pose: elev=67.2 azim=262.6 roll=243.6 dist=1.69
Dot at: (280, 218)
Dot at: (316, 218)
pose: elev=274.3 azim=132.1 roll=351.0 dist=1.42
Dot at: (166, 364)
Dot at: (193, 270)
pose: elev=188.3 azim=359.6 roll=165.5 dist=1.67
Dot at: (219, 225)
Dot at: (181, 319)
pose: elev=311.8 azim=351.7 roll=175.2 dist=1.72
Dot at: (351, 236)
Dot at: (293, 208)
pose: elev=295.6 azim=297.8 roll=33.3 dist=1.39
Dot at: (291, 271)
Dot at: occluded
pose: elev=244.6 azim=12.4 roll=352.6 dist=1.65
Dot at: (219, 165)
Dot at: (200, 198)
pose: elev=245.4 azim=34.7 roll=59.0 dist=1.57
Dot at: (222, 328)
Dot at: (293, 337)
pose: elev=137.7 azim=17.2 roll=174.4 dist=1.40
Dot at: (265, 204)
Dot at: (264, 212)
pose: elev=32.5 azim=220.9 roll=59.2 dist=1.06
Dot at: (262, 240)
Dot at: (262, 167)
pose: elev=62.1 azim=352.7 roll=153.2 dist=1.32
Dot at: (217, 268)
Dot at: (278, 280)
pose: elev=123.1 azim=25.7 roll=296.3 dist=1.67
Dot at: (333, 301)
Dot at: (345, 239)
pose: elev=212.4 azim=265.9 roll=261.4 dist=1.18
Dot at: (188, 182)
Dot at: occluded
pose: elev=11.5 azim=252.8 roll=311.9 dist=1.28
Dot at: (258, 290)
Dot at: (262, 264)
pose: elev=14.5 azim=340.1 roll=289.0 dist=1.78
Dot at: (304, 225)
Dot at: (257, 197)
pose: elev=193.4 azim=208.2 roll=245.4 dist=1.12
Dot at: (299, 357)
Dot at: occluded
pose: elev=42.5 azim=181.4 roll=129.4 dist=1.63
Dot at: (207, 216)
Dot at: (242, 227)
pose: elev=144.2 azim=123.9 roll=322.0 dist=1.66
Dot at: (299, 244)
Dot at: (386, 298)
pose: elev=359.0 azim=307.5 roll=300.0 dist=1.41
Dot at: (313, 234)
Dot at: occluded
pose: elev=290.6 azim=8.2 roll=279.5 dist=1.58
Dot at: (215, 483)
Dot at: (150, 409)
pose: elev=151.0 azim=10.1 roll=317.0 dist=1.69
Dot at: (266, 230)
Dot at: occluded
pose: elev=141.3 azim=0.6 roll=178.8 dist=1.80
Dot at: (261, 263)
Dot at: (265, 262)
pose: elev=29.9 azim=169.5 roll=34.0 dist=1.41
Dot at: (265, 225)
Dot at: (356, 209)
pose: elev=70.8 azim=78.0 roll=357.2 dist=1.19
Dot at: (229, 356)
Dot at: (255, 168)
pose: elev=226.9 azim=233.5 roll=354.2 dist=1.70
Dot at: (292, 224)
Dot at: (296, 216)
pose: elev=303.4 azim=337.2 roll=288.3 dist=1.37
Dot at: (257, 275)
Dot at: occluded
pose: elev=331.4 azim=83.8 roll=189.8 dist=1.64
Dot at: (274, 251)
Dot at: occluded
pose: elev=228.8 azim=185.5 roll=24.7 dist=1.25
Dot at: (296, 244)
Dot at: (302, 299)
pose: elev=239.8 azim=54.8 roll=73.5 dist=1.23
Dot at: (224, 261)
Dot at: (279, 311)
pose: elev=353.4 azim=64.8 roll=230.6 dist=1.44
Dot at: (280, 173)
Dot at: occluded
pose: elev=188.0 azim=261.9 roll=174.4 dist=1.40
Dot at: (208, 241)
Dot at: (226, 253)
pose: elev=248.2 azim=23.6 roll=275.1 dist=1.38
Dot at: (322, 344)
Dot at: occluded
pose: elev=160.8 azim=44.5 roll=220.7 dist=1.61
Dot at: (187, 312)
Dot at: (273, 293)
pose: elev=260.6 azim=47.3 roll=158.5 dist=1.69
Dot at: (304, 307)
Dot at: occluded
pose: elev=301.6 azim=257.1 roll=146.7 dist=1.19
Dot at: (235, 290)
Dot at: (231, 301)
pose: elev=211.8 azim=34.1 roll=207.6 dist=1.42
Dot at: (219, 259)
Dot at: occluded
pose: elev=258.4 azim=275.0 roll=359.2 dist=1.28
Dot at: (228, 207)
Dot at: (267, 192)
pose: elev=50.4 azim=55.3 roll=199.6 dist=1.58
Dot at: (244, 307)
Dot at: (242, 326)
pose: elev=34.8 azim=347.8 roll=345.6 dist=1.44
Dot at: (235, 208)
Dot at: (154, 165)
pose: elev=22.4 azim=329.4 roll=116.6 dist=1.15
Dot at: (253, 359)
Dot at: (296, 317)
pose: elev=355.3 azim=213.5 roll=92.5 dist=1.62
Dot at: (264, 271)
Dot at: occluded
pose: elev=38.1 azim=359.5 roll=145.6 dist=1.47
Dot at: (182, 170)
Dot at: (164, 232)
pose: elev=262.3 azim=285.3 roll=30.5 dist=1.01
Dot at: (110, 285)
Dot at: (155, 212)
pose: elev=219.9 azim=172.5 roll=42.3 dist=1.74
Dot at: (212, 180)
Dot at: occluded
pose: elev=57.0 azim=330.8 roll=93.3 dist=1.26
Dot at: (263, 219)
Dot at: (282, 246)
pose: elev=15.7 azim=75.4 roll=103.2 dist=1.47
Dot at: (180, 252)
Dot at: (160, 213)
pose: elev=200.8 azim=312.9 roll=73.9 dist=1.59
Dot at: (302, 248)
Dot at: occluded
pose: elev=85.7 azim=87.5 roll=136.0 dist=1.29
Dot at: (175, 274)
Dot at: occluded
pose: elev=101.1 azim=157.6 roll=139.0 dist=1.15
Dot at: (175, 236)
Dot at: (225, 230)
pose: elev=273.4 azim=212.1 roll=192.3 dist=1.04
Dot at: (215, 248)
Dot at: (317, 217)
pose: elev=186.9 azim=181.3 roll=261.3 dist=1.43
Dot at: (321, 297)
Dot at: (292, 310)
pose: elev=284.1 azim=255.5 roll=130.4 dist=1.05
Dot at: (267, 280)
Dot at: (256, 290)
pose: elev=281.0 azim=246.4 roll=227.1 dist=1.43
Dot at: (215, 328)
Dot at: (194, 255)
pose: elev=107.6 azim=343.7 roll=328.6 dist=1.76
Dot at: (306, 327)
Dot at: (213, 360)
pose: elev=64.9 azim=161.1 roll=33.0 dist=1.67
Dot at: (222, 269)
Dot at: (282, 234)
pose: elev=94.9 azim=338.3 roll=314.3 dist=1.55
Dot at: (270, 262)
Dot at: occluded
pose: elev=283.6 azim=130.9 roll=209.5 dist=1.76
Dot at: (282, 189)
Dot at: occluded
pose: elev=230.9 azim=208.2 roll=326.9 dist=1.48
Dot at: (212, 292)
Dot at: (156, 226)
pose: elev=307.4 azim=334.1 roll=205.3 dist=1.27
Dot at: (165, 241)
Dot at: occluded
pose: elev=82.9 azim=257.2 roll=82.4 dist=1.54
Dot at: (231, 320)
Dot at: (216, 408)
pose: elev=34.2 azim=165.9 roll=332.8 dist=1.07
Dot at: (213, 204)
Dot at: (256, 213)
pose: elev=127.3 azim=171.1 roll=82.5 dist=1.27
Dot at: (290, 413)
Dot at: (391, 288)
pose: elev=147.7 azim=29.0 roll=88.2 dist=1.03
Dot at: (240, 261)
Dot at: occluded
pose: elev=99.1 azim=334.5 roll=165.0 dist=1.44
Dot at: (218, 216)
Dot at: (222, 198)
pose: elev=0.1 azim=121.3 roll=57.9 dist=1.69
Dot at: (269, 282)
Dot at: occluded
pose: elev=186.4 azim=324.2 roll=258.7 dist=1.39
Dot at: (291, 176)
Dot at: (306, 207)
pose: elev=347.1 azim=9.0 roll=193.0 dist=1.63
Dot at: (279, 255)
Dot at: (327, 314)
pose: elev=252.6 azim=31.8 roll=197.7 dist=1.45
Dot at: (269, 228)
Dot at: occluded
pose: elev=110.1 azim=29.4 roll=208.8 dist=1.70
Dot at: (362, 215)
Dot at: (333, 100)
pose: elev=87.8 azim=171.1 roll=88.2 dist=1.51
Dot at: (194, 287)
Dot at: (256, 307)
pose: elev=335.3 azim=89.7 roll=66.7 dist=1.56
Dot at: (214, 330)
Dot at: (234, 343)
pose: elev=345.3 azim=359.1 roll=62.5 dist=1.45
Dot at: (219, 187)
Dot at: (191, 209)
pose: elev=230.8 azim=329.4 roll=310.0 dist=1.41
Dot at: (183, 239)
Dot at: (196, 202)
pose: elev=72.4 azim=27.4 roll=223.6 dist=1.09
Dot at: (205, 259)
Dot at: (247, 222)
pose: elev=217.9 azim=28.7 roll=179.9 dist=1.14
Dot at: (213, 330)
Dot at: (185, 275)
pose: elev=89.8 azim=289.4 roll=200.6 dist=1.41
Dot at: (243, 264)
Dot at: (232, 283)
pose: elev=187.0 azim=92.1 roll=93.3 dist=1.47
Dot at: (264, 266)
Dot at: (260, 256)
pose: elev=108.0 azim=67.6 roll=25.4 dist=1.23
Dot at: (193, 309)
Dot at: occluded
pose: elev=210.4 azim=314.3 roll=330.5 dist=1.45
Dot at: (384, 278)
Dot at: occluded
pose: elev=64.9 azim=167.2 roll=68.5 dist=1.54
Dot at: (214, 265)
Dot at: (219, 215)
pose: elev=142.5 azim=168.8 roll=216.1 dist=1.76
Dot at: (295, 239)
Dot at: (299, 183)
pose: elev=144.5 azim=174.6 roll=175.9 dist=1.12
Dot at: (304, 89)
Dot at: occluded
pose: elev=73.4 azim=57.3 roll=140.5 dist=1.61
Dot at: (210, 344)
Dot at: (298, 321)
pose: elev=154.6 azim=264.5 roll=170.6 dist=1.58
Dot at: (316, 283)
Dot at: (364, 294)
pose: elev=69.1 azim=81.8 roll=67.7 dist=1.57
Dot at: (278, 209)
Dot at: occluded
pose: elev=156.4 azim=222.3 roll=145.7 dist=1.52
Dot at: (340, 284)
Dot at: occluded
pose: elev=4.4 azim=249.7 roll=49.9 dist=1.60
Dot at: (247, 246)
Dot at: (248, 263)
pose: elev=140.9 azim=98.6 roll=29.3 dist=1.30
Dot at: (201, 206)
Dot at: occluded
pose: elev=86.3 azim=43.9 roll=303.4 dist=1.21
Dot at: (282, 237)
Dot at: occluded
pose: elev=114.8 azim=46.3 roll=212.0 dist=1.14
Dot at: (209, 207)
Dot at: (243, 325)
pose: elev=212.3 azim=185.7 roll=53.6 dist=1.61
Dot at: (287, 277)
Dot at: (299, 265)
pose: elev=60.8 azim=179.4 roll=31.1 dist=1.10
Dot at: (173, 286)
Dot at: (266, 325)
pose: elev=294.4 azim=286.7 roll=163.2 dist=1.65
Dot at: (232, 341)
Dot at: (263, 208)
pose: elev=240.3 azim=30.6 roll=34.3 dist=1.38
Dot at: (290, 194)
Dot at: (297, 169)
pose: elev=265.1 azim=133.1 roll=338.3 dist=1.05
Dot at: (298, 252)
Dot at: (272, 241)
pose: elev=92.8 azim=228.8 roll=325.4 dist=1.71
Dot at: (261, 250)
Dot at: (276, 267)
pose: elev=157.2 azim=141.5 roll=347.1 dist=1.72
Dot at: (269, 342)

[BRIEF]: Repeat the entries above, starting at the line that contains "pose: elev=347.1 azim=9.0" and ending at the line that contains "Dot at: (333, 100)", both lines included.

[WRITTEN REPLY]:
pose: elev=347.1 azim=9.0 roll=193.0 dist=1.63
Dot at: (279, 255)
Dot at: (327, 314)
pose: elev=252.6 azim=31.8 roll=197.7 dist=1.45
Dot at: (269, 228)
Dot at: occluded
pose: elev=110.1 azim=29.4 roll=208.8 dist=1.70
Dot at: (362, 215)
Dot at: (333, 100)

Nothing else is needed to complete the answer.